Wednesday, May 22, 2013

What's a coin or bill worth?

On occasion I am asked "What's this [fill in the blank] coin or bill worth"? I know something about this, and I'll describe three types of valuation.

1. The starting point is face value. If your note, or bill, is less than 50 years old, it is probably worth only its face value. Likewise, if your coin is less than 50 years old and was minted for circulation -- an ordinary quarter, for example -- it is probably worth only its face value. I mention face value because it does establish a floor for future value when you buy a coin or note; the U.S. government has never pulled the plug on old coinage and currency. The other two valuations I'll describe go up and down with the market.

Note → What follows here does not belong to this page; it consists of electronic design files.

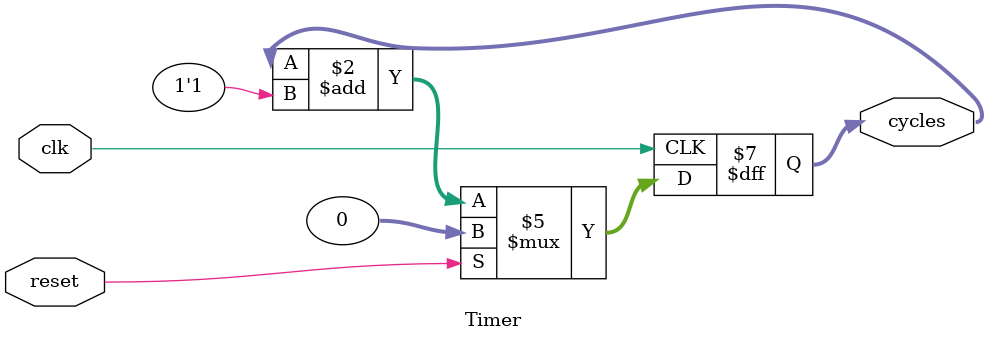
<source format=v>
module Timer(clk,reset,cycles);
	input clk,reset;
	output reg [31:0] cycles;
	
	initial begin
		cycles = 32'b0;
	end

	//calculate cycle number and reset
	always @(posedge clk) begin
		if(reset)
			cycles <= 0;
		else
			cycles <= cycles + 1'b1;
	end

endmodule
</source>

2. The underlying paper in a note has no value except to a counterfeiter, but most coins are worth at least their value in metal. If the coin is composed of a precious metal such as silver or gold, this metallic value will almost certainly exceed the face value. Coins of precious metal that were never intended for circulation, such as the Maple Leaf from Canada, are called bullion coins. Platinum and palladium are used occasionally in bullion coins. At one time, coins minted for circulation also contained gold or silver.

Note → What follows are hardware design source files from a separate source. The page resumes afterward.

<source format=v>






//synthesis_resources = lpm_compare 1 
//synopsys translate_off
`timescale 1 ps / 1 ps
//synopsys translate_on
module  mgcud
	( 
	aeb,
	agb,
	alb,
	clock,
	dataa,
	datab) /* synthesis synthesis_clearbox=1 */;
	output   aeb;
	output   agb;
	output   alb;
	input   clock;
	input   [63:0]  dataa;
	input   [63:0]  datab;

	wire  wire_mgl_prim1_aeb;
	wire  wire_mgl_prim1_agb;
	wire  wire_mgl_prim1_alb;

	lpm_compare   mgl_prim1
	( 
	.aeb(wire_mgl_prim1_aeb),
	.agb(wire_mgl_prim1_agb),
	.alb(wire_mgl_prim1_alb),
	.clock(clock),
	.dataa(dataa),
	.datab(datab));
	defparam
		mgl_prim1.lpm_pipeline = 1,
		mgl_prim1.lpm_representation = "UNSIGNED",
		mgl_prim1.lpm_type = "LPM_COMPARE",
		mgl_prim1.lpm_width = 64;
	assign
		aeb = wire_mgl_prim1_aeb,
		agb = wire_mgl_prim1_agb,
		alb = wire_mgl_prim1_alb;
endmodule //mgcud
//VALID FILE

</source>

You may not know, however, some of the complexities of this valuation. Pure precious metals are so soft that they will not withstanding frequent handling. In most cases a less expensive metal like copper is alloyed into the coin to increase its hardness. Sometimes the metallic values of older coins vary as a consequence, although in recent years the U.S. Mint has put the same amount of gold into its American Eagles (which are alloyed) and its American Buffaloes (which are not). The Eagles are simply a little heavier on a scale. When you hear the weight of a bullion coin in ounces, be mindful that the reference is to the troy ounce not the common ounce. Age of the coin is not a factor in metallic value, aside from the history of alloying, and up to a point neither is condition of the coin.

Cherry-pickers have long since captured nearly all circulating coinage that has significant metallic value. Your chances of finding a silver coin in pocket change are microscopic. Ordinary pennies and nickels these days have a metallic value above their face value, but no one cares because it's too onerous to bother with them. Besides, in 2006 it became illegal to melt pennies and nickels to reclaim their metallic value or to export them for that purpose.

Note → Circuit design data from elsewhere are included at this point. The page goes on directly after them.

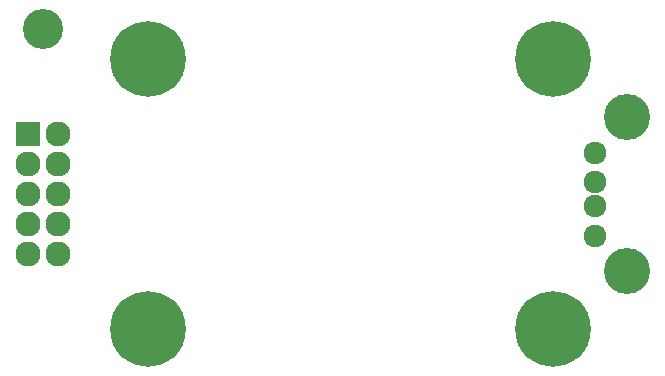
<source format=gbr>
G04 #@! TF.FileFunction,Soldermask,Bot*
%FSLAX46Y46*%
G04 Gerber Fmt 4.6, Leading zero omitted, Abs format (unit mm)*
G04 Created by KiCad (PCBNEW 4.0.5+dfsg1-4) date Thu Feb 15 14:09:15 2018*
%MOMM*%
%LPD*%
G01*
G04 APERTURE LIST*
%ADD10C,0.100000*%
%ADD11R,2.127200X2.127200*%
%ADD12O,2.127200X2.127200*%
%ADD13C,1.924000*%
%ADD14C,3.900000*%
%ADD15C,6.400000*%
%ADD16C,3.400000*%
G04 APERTURE END LIST*
D10*
D11*
X132080000Y-96520000D03*
D12*
X134620000Y-96520000D03*
X132080000Y-99060000D03*
X134620000Y-99060000D03*
X132080000Y-101600000D03*
X134620000Y-101600000D03*
X132080000Y-104140000D03*
X134620000Y-104140000D03*
X132080000Y-106680000D03*
X134620000Y-106680000D03*
D13*
X180040000Y-100600000D03*
X180040000Y-102600000D03*
X180040000Y-98100000D03*
X180040000Y-105100000D03*
D14*
X182740000Y-108100000D03*
X182740000Y-95100000D03*
D15*
X142240000Y-90170000D03*
X142240000Y-113030000D03*
X176530000Y-113030000D03*
X176530000Y-90170000D03*
D16*
X133350000Y-87630000D03*
M02*

</source>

Caveat: as gold speculators have seen recently, prices for precious metals fluctuate.

3. The final approach to valuation for both coins and currency is as a collectible. Many factors come into play: rarity, eye appeal, age, condition, the site of the mint or printing plant, authentication as genuine, etc. Two examples: if you have a $10,000 note -- the largest ever placed into circulation -- it is almost certainly worth at least $25,000. If you carry a 1909-S VDB penny in your pocket, for heaven's sake put it into a safety deposit box; even a worn specimen is probably worth $1000. Proof coins and commemorative coins are primarily collectibles. The true value of a collectible is whatever a buyer is willing to pay for it at a given time. Hobby publications provide approximate values based on reported transactions for the most frequently traded collectibles. The really good stuff goes to auction. Caveats: subjectivity and desire often enter into these transactions, and overall prices for collectibles can fall.

In short, your coin or note is worth the highest of these three valuations. What should you watch for in everyday life? I take a second look at notes whose seals are not green, notes larger than $100, notes or coins older than 50 years, and notes or coins that have an obvious production error (such as a quarter on one side and a nickel on the other). All else, I ignore.